6. S'agissant de l'usage de son téléphone personnel par M. Masdoua, il n'est pas contesté qu'il a reçu, le 15 octobre 2019, une administrée qu'il a ensuite appelée depuis son téléphone portable personnel en omettant de masquer son numéro, si bien que la personne s'est présentée le 13 décembre 2019 en demandant à s'entretenir personnellement avec M. Masdoua. S'il ressort des attestations versées au dossier par M. Masdoua que de nombreux agents du service utilisent leur téléphone personnel pour des raisons de commodité et si la mention de cet appel et du message laissé à l'administrée a été portée sur la fiche de salle, l'imprudence commise par M. Masdoua qui a conduit à révéler ses coordonnées téléphoniques, alors qu'il ne pouvait ignorer les règles applicables à la sécurisation des procédures au sein de la préfecture, présente bien un caractère fautif. Toutefois, compte tenu du caractère involontaire de la faute ainsi commise alors qu'il ressort des pièces du dossier que M. Masdoua présentait d'excellents états de service sans aucun antécédent disciplinaire, la sanction prononcée à son encontre de trois jours d'exclusion de fonctions apparaît disproportionnée.
7. Il résulte de ce qui précède que le préfet de police n'est pas fondé à se plaindre que c'est à tort que, par le jugement attaqué, le tribunal administratif de Paris a annulé l'arrêté du
5 juin 2020 sanctionnant M. Masdoua.
Sur les frais de l'instance :
8. Il y a lieu, dans les circonstances de l'espèce, de mettre à la charge de l'Etat la somme de 1 500 euros à verser à M. Masdoua au titre des frais qu'il a exposés et non compris dans les dépens.
D E C I D E :
Article 1er : La requête du préfet de police est rejetée.
Article 2 : L'Etat versera à M. Masdoua la somme de 1 500 euros sur le fondement de l'article L. 761-1 du code de justice administrative.
Article 3 : Le présent jugement sera notifié au ministre de l'intérieur et à M. A... Masdoua.
Copie en sera délivrée au préfet de police.
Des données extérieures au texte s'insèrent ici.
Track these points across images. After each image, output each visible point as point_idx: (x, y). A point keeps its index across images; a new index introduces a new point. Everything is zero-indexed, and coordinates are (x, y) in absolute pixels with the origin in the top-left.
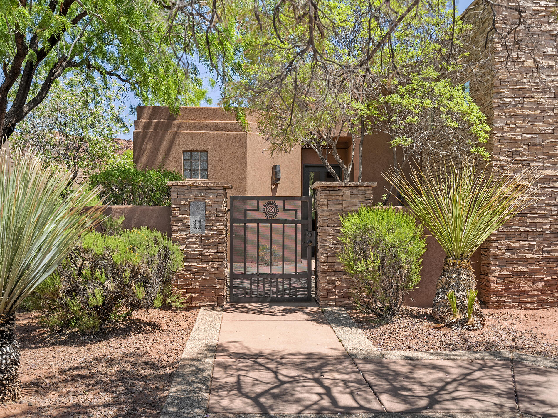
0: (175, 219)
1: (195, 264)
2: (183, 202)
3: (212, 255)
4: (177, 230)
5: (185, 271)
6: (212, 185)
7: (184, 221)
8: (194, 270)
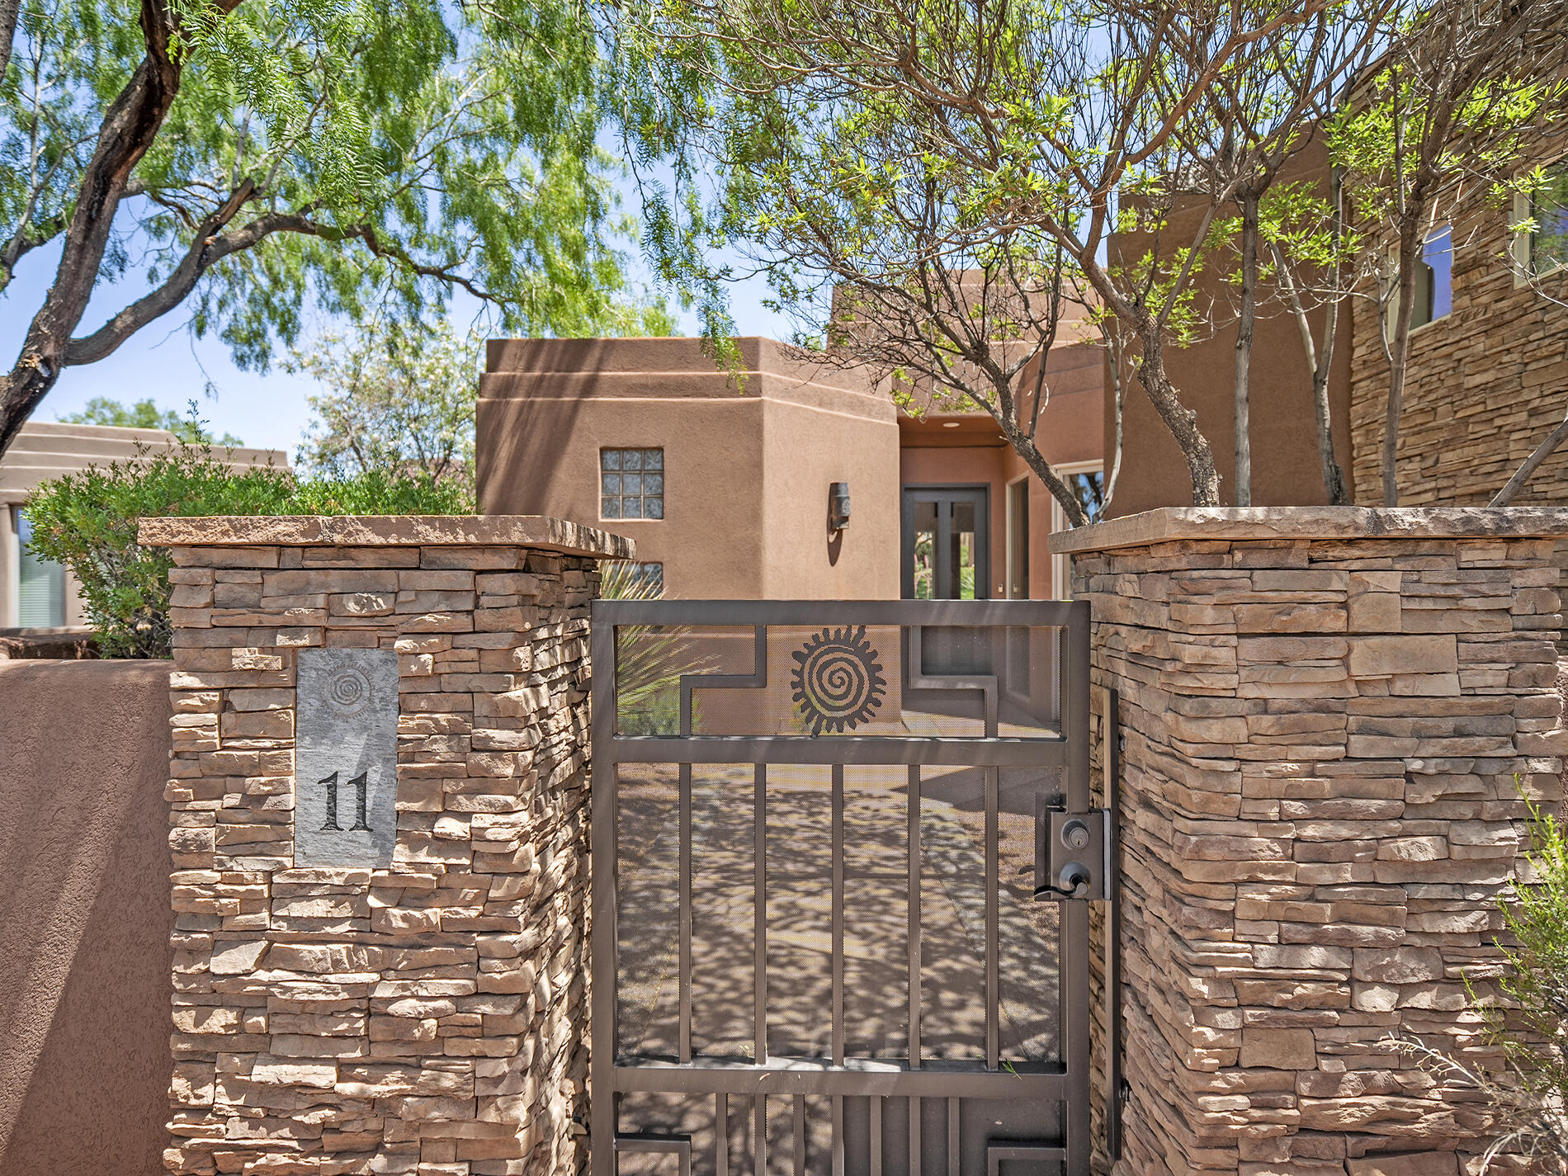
0: (193, 770)
1: (323, 1076)
2: (244, 657)
3: (437, 1014)
4: (203, 845)
5: (254, 1123)
6: (435, 536)
7: (257, 784)
8: (314, 1118)
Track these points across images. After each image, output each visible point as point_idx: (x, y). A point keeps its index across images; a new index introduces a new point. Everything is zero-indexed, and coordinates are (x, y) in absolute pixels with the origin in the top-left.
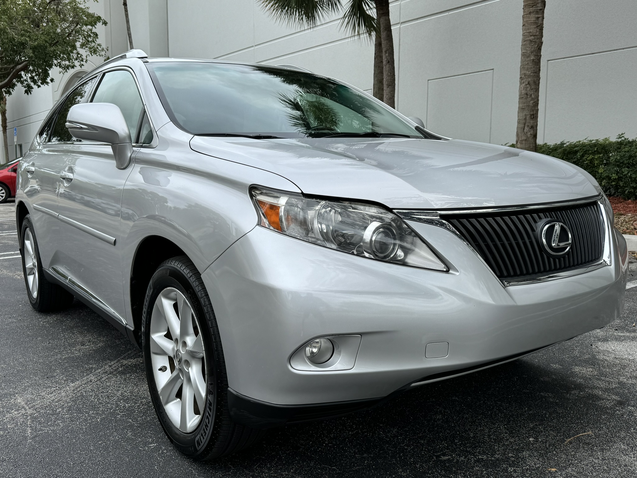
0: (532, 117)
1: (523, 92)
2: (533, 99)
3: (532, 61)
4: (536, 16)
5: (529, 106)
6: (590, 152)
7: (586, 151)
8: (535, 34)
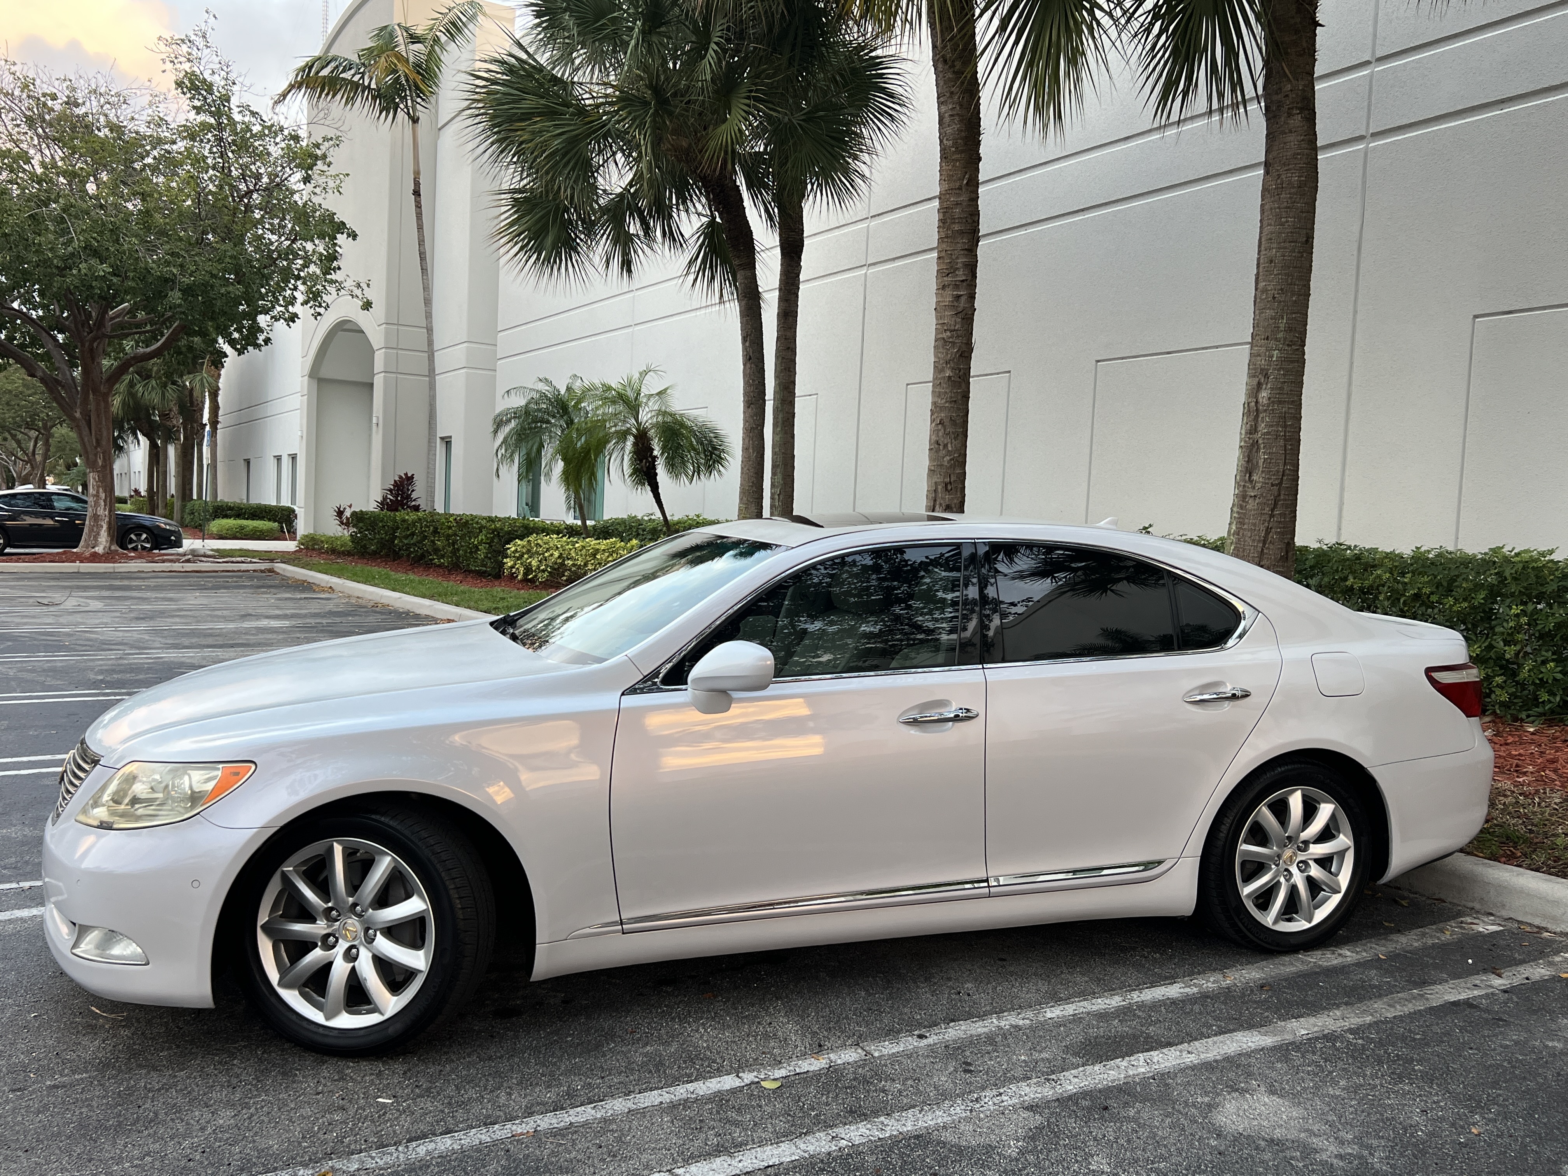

Délibéré après l'audience du 14 février 2025, à laquelle siégeaient :
Mme Doumergue, présidente,
Mme Bruston, présidente assesseure,
Mme Saint-Macary, première conseillère,
Rendu public par mise à disposition au greffe le 7 mars 2025.
La rapporteure,
S. BRUSTON
La présidente,
M. DOUMERGUE La greffière,
E. FERNANDO
La République mande et ordonne au ministre de l'intérieur en ce qui le concerne ou à tous commissaires de justice à ce requis en ce qui concerne les voies de droit commun contre les parties privées, de pourvoir à l'exécution de la présente décision.